*** WORKING DATA ***

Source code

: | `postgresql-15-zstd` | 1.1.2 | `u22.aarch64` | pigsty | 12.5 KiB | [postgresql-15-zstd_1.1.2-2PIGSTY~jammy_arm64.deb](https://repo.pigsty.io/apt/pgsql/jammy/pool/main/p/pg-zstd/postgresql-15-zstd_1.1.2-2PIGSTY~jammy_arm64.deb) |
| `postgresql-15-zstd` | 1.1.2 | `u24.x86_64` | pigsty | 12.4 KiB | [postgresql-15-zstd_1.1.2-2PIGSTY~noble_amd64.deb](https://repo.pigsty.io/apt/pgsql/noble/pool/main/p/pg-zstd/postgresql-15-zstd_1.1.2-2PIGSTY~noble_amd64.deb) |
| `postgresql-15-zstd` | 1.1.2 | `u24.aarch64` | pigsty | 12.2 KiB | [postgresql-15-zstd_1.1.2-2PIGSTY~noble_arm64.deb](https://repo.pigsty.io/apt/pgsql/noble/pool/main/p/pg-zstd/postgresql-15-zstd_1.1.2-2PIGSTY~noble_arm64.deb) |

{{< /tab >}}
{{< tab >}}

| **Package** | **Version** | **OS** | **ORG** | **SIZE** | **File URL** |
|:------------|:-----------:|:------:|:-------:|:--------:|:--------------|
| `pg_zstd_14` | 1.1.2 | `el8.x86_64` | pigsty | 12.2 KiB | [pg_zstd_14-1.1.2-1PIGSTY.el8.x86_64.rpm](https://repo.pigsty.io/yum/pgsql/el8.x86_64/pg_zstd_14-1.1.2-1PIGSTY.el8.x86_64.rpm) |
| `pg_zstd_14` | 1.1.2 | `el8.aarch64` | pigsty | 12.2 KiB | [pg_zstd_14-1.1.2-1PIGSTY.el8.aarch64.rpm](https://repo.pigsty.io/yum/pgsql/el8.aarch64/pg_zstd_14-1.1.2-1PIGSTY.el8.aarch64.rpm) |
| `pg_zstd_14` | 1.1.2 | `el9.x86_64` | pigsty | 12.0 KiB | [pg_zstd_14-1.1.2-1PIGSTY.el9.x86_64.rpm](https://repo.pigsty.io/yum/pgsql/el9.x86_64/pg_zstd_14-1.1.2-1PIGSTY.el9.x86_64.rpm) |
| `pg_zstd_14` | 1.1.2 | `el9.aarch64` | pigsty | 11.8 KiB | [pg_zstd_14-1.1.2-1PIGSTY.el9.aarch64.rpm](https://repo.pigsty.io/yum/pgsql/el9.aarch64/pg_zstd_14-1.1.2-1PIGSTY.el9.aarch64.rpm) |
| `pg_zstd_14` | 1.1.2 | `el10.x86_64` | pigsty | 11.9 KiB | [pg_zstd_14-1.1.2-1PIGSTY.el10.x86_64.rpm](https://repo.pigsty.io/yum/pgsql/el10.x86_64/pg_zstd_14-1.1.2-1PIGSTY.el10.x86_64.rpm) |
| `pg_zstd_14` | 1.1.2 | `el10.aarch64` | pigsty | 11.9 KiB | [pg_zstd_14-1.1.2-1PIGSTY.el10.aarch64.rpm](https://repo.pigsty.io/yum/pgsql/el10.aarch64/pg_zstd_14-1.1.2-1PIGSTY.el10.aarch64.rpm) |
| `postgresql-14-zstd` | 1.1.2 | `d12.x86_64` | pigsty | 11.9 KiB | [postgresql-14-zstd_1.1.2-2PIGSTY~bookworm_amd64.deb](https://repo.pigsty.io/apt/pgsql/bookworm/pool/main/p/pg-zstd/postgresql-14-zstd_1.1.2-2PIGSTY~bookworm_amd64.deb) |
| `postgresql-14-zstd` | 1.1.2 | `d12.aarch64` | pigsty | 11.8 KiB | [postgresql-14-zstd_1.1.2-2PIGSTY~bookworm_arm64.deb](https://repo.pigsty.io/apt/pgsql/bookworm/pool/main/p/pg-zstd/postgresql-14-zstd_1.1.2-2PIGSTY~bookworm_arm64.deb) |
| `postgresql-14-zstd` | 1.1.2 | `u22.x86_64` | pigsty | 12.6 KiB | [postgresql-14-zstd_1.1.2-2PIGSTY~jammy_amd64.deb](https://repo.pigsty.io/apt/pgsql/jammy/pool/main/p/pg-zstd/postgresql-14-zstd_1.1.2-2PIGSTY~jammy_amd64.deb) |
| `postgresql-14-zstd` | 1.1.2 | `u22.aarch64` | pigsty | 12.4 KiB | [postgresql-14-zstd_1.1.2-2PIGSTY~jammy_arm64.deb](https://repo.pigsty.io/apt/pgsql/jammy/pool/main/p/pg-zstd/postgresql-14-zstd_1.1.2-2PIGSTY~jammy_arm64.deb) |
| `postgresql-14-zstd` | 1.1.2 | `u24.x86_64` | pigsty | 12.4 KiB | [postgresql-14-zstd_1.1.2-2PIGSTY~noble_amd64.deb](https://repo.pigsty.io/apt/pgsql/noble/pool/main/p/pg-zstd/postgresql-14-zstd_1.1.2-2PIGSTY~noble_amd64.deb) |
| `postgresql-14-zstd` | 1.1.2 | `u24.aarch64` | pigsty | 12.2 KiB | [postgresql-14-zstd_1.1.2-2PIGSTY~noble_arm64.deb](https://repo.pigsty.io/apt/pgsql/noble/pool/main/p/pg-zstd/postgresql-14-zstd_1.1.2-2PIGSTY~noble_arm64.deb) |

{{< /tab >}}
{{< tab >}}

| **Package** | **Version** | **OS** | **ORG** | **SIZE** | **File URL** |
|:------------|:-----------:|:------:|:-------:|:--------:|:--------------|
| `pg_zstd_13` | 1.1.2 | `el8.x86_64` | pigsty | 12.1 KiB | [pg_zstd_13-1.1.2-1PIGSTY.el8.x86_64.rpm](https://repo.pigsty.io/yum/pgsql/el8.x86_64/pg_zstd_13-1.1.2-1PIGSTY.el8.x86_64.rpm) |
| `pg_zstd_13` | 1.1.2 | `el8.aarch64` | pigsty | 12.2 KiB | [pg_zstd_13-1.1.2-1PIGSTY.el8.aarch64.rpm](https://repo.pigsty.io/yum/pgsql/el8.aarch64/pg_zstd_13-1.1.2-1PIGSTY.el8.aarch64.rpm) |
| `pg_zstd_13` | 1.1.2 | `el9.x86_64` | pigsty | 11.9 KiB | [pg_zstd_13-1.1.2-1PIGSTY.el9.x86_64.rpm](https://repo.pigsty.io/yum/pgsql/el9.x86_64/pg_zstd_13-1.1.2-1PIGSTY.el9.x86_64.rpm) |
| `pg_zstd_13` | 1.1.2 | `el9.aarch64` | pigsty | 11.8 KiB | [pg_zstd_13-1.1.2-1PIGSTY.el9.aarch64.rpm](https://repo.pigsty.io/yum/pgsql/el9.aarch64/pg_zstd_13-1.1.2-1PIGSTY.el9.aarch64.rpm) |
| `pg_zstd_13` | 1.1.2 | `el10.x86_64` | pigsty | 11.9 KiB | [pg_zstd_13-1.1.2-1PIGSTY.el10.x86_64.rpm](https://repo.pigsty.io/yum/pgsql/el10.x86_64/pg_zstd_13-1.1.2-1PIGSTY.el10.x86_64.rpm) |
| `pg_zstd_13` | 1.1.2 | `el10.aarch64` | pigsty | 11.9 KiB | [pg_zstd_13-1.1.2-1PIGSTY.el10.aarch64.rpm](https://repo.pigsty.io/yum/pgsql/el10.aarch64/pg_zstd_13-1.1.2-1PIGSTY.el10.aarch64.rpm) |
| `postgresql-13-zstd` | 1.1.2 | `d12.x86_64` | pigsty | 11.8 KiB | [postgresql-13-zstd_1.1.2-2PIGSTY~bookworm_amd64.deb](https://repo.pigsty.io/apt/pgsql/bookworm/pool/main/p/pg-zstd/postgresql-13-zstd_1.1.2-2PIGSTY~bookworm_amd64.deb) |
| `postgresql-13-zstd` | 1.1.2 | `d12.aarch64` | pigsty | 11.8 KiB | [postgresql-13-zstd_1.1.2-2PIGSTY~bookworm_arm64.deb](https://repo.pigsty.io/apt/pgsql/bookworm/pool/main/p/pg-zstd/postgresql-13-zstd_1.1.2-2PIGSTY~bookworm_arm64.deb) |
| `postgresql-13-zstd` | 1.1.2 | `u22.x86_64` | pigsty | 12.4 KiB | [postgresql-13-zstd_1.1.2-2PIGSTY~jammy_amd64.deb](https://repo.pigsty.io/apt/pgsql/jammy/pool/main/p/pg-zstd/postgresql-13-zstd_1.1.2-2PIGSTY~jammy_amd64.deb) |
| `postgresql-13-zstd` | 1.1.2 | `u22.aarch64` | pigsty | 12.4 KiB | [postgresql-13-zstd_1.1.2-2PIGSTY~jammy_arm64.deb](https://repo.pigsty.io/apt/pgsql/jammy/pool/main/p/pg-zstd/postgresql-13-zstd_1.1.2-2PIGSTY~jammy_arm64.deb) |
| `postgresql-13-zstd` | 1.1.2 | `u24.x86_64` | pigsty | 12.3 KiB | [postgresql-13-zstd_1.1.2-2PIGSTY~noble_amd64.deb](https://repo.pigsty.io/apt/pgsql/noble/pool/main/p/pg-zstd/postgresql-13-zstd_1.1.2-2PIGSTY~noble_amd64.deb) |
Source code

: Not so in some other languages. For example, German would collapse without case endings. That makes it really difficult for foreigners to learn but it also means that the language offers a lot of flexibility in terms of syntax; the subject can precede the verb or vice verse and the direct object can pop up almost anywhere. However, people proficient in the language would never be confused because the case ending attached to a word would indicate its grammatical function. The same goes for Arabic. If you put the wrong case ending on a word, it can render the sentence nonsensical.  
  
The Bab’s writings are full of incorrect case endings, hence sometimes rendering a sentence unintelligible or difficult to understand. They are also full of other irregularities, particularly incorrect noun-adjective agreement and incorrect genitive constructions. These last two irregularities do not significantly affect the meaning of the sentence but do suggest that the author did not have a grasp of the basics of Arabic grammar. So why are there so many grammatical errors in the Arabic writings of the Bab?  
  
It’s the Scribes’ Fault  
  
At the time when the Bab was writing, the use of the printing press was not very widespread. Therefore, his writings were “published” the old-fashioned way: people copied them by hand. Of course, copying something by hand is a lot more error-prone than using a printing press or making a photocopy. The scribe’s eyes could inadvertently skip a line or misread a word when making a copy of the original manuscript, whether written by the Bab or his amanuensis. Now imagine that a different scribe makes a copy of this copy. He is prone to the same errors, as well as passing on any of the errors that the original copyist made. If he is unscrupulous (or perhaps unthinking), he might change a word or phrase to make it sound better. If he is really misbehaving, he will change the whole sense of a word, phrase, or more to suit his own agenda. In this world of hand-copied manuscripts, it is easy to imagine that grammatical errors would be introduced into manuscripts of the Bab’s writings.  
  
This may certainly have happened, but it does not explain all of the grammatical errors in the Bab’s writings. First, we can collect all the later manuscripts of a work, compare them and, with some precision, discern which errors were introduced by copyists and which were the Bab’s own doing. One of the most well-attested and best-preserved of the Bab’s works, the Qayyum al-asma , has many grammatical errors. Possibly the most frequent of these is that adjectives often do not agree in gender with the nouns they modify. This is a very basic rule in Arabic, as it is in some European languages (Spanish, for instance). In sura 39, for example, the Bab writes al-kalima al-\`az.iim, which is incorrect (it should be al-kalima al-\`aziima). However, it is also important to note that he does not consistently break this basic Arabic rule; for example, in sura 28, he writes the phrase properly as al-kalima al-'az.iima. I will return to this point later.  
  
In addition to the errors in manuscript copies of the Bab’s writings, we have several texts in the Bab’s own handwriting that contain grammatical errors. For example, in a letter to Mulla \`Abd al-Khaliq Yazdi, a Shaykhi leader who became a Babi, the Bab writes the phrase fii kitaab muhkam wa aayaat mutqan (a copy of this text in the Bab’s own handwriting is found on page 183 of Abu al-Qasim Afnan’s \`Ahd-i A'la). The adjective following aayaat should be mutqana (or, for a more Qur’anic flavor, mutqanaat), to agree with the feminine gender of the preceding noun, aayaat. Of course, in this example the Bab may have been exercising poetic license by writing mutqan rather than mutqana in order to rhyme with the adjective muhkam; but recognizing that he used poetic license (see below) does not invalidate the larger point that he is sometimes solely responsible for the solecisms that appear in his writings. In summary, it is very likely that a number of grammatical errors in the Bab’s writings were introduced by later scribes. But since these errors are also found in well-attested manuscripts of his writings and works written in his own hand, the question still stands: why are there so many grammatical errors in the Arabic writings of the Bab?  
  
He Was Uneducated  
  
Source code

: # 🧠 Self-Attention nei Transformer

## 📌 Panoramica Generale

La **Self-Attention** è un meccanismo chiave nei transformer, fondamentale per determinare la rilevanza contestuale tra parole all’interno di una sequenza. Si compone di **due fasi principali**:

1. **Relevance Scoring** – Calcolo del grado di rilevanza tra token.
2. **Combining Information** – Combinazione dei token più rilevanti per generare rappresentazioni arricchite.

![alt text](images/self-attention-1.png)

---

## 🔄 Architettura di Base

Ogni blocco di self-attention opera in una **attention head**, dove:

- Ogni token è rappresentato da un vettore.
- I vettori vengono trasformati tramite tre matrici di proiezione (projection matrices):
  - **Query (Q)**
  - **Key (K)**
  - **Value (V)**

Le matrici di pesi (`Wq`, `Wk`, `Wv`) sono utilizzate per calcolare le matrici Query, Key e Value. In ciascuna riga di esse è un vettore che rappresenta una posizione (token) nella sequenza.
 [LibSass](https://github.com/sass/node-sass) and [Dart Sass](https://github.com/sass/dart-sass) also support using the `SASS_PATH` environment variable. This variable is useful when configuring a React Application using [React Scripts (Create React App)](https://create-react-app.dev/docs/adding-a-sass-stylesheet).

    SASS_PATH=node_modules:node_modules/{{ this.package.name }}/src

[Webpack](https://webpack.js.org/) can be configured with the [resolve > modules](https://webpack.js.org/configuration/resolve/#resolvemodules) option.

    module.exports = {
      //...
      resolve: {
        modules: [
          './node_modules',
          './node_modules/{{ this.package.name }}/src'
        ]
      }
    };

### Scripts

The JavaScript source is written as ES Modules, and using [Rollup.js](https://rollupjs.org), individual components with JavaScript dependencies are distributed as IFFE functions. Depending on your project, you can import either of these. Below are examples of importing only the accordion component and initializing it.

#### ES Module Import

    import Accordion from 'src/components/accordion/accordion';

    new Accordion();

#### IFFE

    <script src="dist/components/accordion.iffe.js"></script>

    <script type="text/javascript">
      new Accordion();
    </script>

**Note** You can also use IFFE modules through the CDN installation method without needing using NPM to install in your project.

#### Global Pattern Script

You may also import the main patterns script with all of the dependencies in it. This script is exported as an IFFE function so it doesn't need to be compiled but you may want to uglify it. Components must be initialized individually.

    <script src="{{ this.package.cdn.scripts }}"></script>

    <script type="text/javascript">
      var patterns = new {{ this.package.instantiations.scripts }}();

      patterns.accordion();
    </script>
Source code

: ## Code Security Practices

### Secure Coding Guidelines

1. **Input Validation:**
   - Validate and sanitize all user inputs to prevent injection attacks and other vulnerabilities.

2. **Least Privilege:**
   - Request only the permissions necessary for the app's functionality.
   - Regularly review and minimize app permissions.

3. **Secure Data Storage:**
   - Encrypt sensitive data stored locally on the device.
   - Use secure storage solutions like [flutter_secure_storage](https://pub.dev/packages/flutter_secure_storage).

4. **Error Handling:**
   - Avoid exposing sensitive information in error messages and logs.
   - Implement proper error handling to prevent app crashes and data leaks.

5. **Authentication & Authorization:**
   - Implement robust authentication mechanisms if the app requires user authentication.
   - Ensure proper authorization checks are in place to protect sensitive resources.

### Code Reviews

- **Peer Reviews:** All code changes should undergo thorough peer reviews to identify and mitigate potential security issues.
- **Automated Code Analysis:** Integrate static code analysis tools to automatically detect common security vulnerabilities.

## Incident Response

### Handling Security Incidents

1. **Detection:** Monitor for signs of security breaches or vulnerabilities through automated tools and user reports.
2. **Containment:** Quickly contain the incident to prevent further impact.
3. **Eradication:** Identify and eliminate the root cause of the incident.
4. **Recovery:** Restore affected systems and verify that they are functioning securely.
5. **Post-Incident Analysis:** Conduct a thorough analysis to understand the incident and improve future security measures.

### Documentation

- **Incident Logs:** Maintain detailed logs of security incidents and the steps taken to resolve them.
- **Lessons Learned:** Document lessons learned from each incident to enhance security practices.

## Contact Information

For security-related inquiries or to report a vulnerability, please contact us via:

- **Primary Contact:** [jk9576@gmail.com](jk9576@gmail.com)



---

*** End of WORKING DATA ***

(WHAT TO WORK ON)
Reproduce the lines above verbatim, starting with the line that contains "For security-related inquiries" and ending with the last line of the records.

(WRITTEN RESPONSE)
For security-related inquiries or to report a vulnerability, please contact us via:

- **Primary Contact:** [jk9576@gmail.com](jk9576@gmail.com)



---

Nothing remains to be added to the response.